China: Freemuse invites China to discuss music censorship



Freemuse invites China to discuss Music censorship

-We all know that human rights and freedom of expression is being violated in several countries in this region of the world, Freemuse board member Ole Reitov said in a speech in Beijing Monday.

-Freemuse welcomes a dialogue with any regime and any religious interest group on the issue of music censorship, Mr. Reitov added.

Freemuse has requested a meeting with The Chinese Ministry of Culture to discuss China’s well documented music censorship.

-What is interesting about censorship – as it is performed in China and neighbouring countries – is not necessarily the set of rules, which you can find in the criminal law, the broadcasting law and other regulations, Mr. Reitov stated.

-The interesting thing is how they are applied and how they are interpreted by the police, the administrators in the Ministries, the broadcasting administration and the publishing houses – and how the applications and interpretations can change radically according to a given political, religious or even trade related situation.

A founding member of Freemuse, Ole Reitov, has earlier documented music censorship in South Africa during apartheid. He was invited to Beijing within the framework of ASEF, the Asia-European Foundation in collaboration with Centre of Ethnic and Folk Literature and Art Development, Ministry of Culture, China.
The participants are media people and music researchers from Europe and Asia.

-We see the mild versions of censorship in broadcasting – music that is simply not played for one reason of the other – but look at the arguments behind it.
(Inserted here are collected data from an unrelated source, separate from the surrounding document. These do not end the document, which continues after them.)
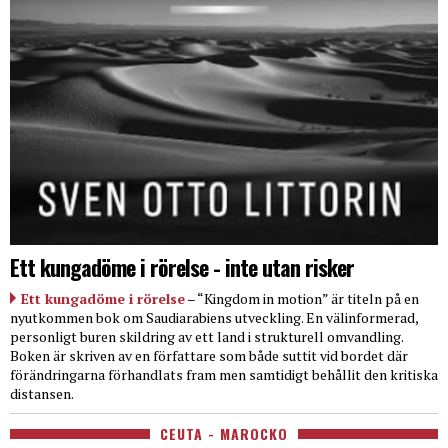
Ett kungadöme i rörelse - inte utan risker
Ett kungadöme i rörelse
– “Kingdom in motion” är titeln på en
nyutkommen bok om Saudiarabiens utveckling. En välinformerad,
personligt buren skildring av ett land i strukturell omvandling.
Boken är skriven av en författare som både suttit vid bordet där
förändringarna förhandlats fram men samtidigt behållit den kritiska
distansen.
CEUTA - MAROCKO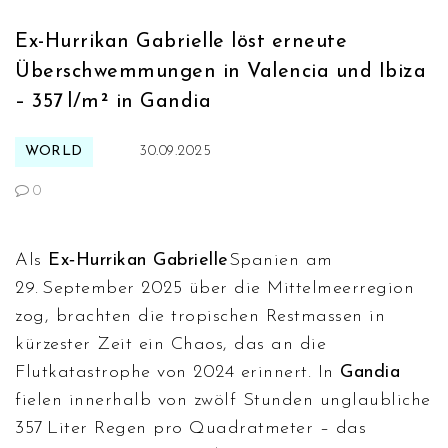
Ex-Hurrikan Gabrielle löst erneute
Überschwemmungen in Valencia und Ibiza
– 357 l/m² in Gandia
WORLD
30.09.2025
0
Als
Ex‑Hurrikan Gabrielle
Spanien
am
29. September 2025 über die Mittelmeerregion
zog, brachten die tropischen Restmassen in
kürzester Zeit ein Chaos, das an die
Flutkatastrophe von 2024 erinnert. In
Gandia
fielen innerhalb von zwölf Stunden unglaubliche
357 Liter Regen pro Quadratmeter – das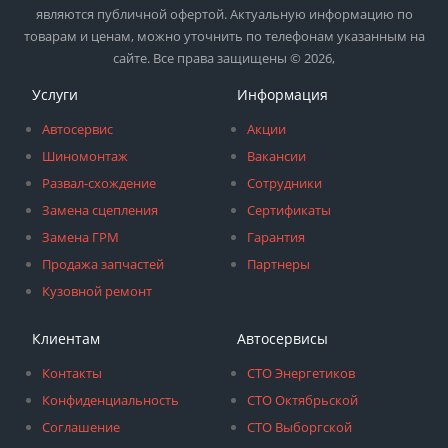
являются публичной офертой. Актуальную информацию по
товарам и ценам, можно уточнить по телефонам указанным на
сайте. Все права защищены © 2026,
Услуги
Информация
Автосервис
Акции
Шиномонтаж
Вакансии
Развал-схождение
Сотрудники
Замена сцепления
Сертификаты
Замена ГРМ
Гарантия
Продажа запчастей
Партнеры
Кузовной ремонт
Клиентам
Автосервисы
Контакты
СТО Энергетиков
Конфиденциальность
СТО Октябрьской
Соглашение
СТО Выборгской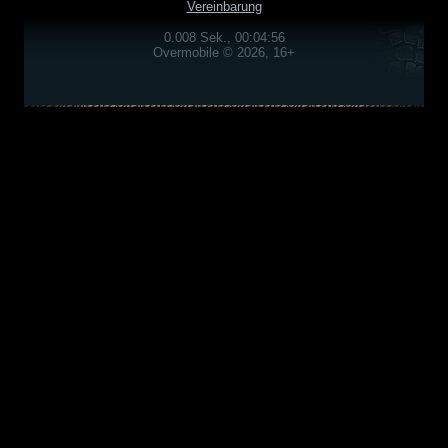
Vereinbarung
0.008 Sek., 00:04:56
Overmobile © 2026, 16+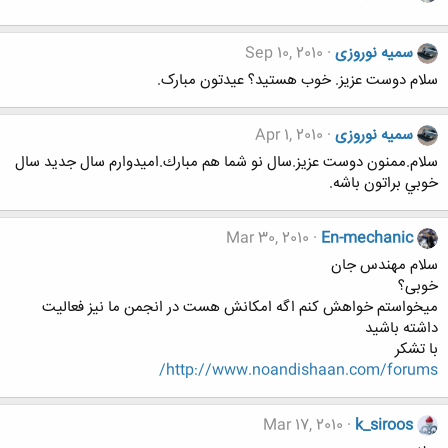
سمیه نوروزی
Sep 10, 2010
سلام دوست عزیز. خوب هستید؟ عیدتون مبارک.
سمیه نوروزی
Apr 1, 2010
سلام.ممنون دوست عزيز.سال نو شما هم مبارك.اميدوارم سال جديد سال
خوبي براتون باشه.
Mar 30, 2010
En-mechanic
سلام مهندس جان
خوبی؟
میخواستم خواهش کنم اگه امکانش هست در انجمن ما نیز فعالیت
داشته باشید
با تشکر
http://www.noandishaan.com/forums/
Mar 17, 2010
k_siroos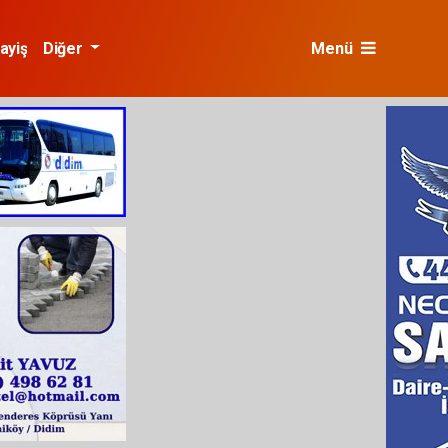
ayiş
Diğer
Menü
-We see more brutal versions of censorship of ethnic, political and cultural minorities in several Asian countries – including members of ASEF. This is a forum of distinguished researchers and scholars I hope some of you will start looking into the mechanisms and effects of music censorship in your own countries or other countries, Mr. Reitov said in his speech titled: Regimes as musical vampires & blood transfusions to traditional music.